L'Empire du jeu
La foire est revenue cours Saint-Pierre, et avec elle l'Empire du jeu, petit Las Vegas en camion qui ce soir ouvrira ses portes de tôle à ceux qui croient pouvoir se fier aux hasards bien calculés du 261 et des machines à sous.
Mais toi, petit enfant, souverain secret du véritable empire du jeu, ce n'est pas là qu'est ton royaume. Tu cours tout près de nous très loin, sur des routes inconnues qui commencent dans l'ombre et finissent en songe. Nul ne le sait, mais devant toi la ville se transforme. Il y fait bleu, il y fait blanc, il y fait rouge, il y fait clair, et si sombre pourtant, comme au fond de tes rêves. Tu cours sur des chemins qui s'en vont vers toi-même, en avant de toi-même. Des forêts de ténèbres s'égarent aux cailloux que tu sèmes. Des monstres te saluent, se courbant jusqu'à toi, pliant leurs longues jambes comme des branches pâles que tu froisses en passant.

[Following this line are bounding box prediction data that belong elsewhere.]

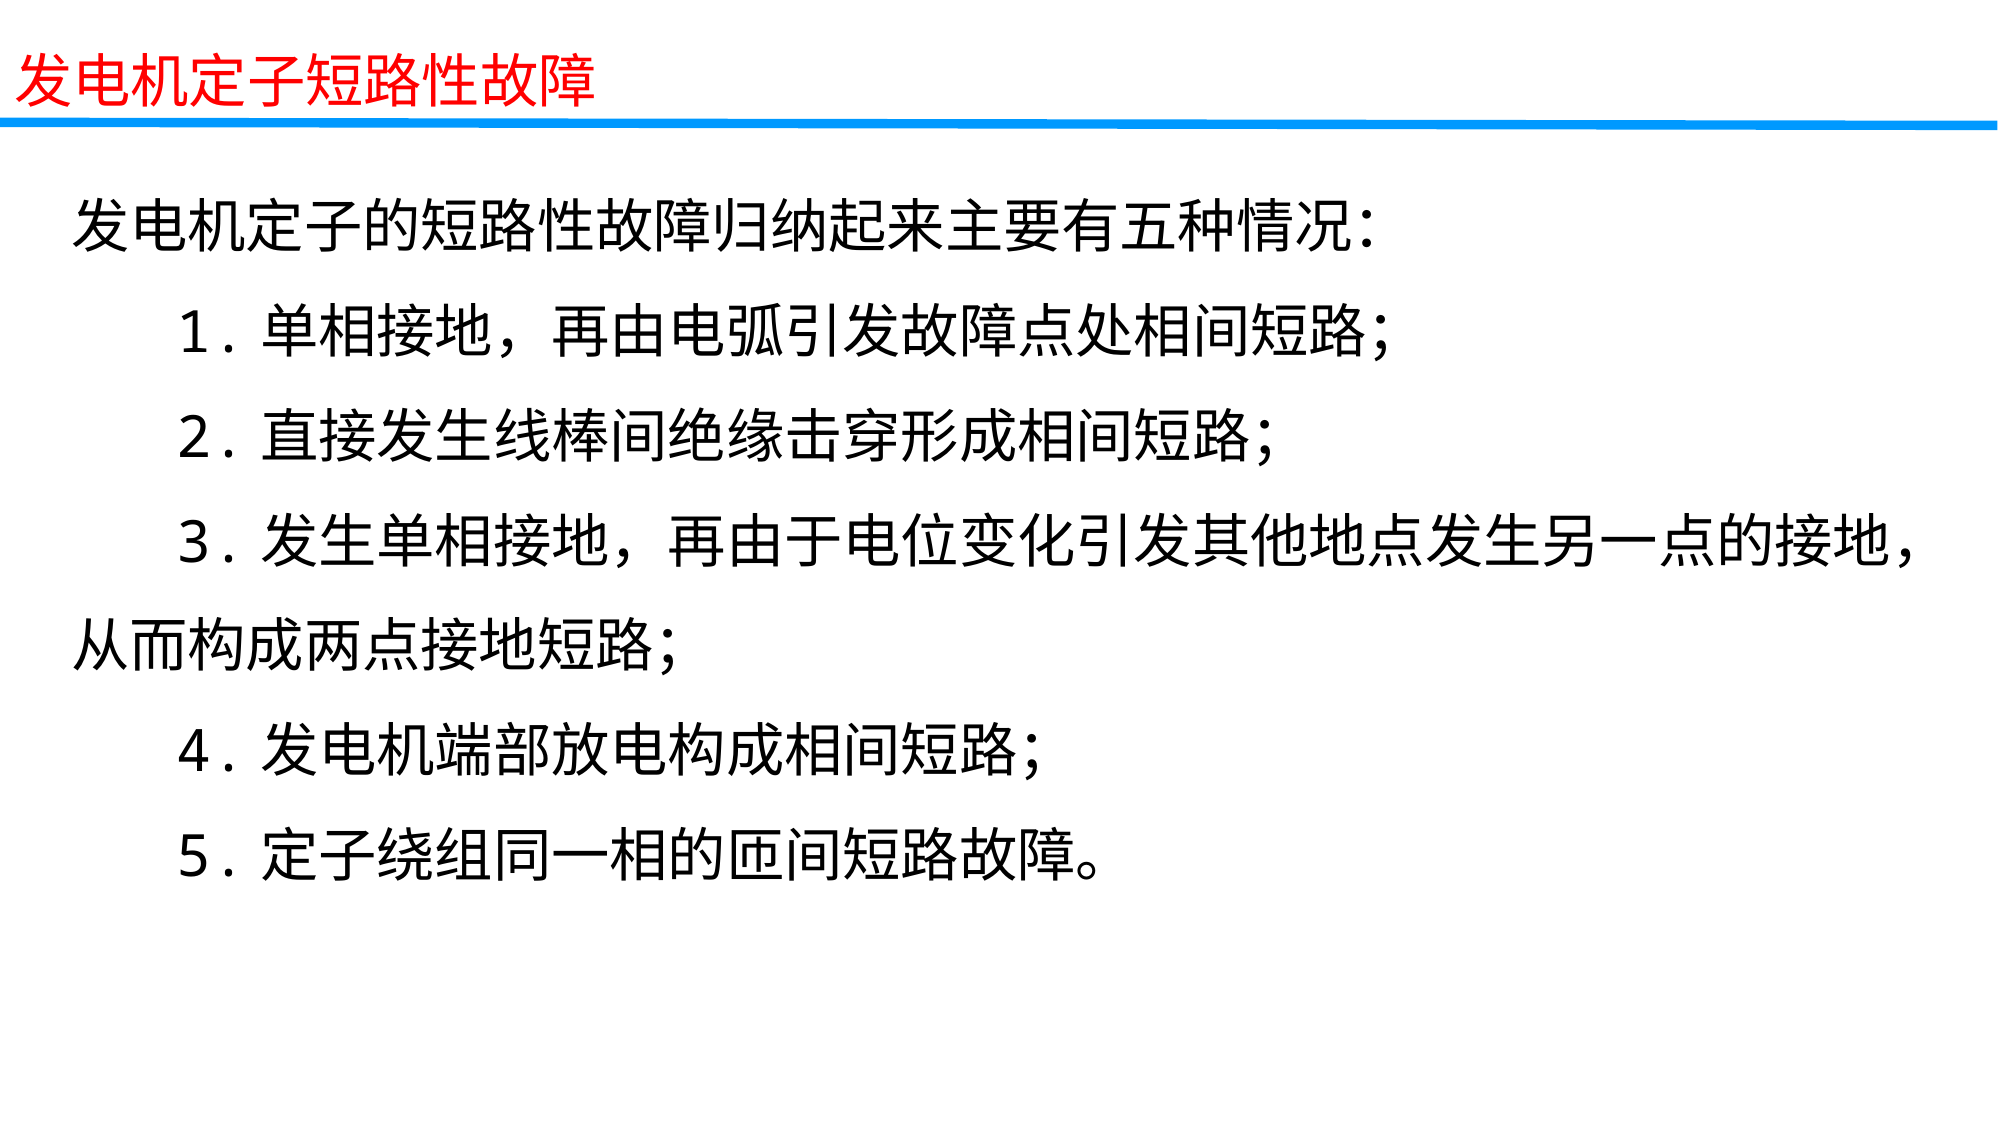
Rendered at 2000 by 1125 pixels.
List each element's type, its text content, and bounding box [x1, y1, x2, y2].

text_box 发电机定子短路性故障 [0, 36, 763, 122]
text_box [0, 122, 1998, 126]
text_box 发电机定子的短路性故障归纳起来主要有五种情况： 1.单相接地，再由电弧引发故障点处相间短路； 2.直接发生线棒间绝缘击穿形成相间短路； 3.发生单相接地，再由于电位变化引发其他地点发生另一点的接地，从而构成两点接地短路； 4.发电机端部放电构成相间短路； 5.定子绕组同一相的匝间短路故障。 [56, 146, 1944, 1001]
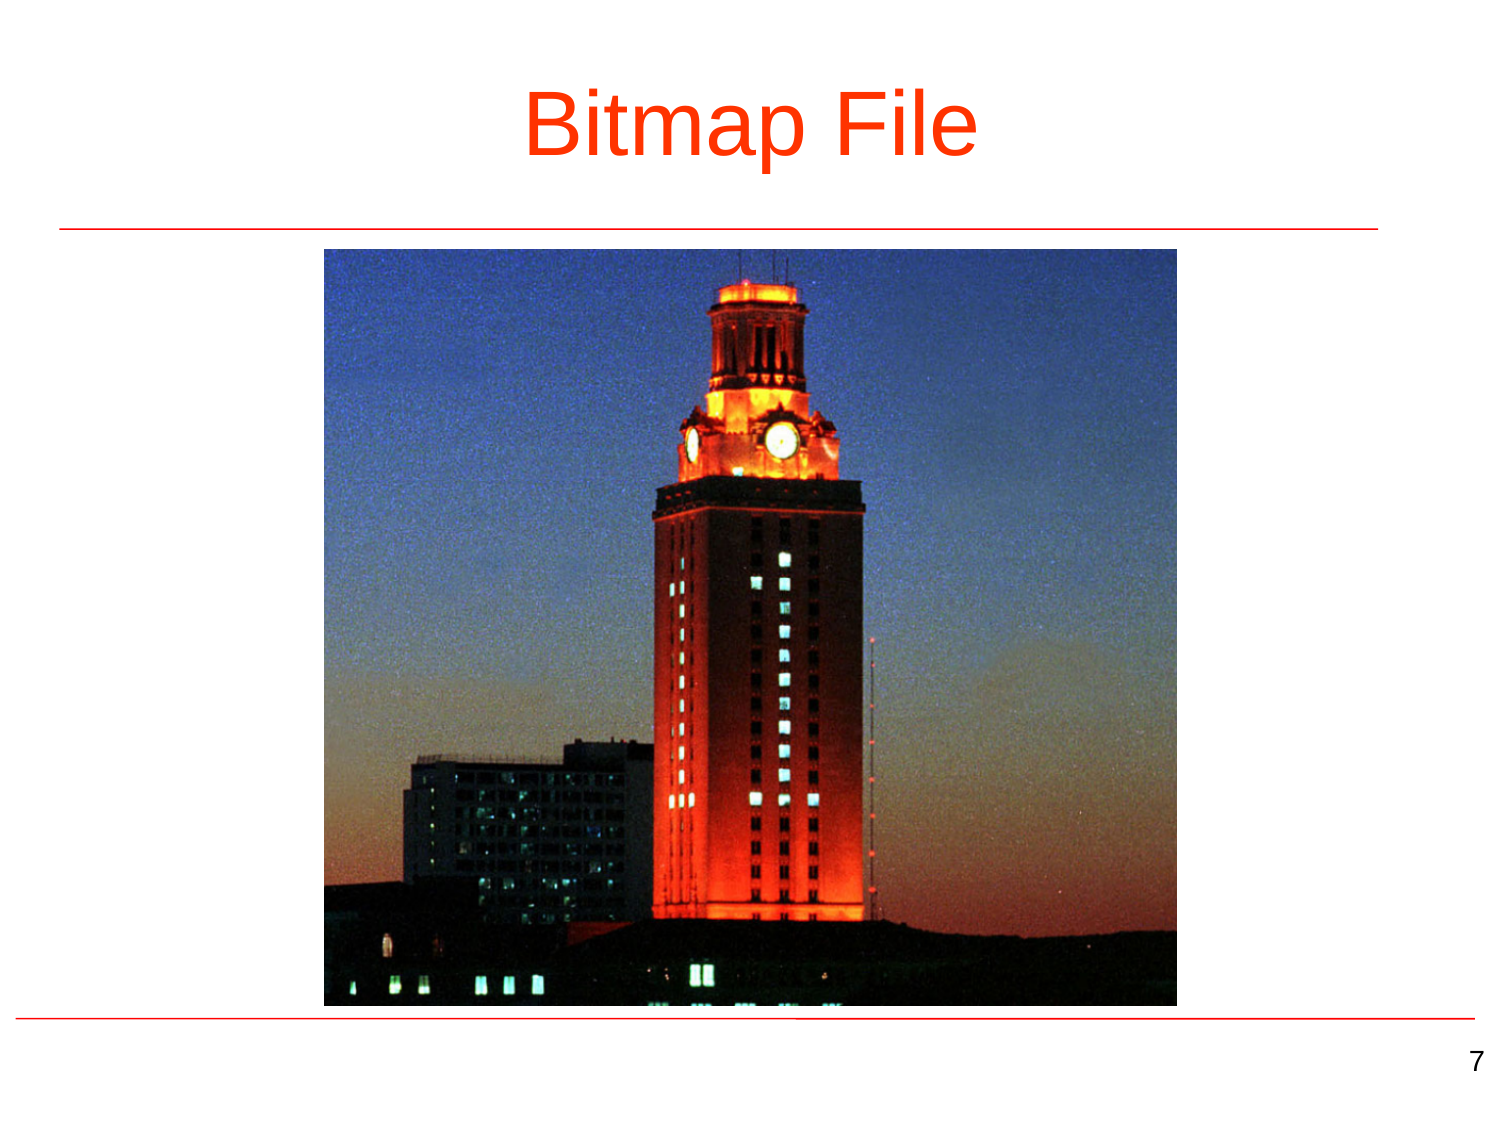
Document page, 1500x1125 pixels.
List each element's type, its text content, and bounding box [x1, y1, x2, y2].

Des soleils et des mers se suspendent au ciel, pour tendre à tes côtés la toile des décors dont tu écris la pièce. Et des chiffres magiques te disent les secrets qui ne calculent pas.
Tu es le maître du monde qui ne vit que pour toi. Tu cours de toute la force de tes petites jambes. Pourtant, de ton empire tu ne feras jamais le tour. Car ton pays est vaste comme l'enfance, lointain comme l'espoir, profond comme le jeu, précaire et hasardeux comme la vie.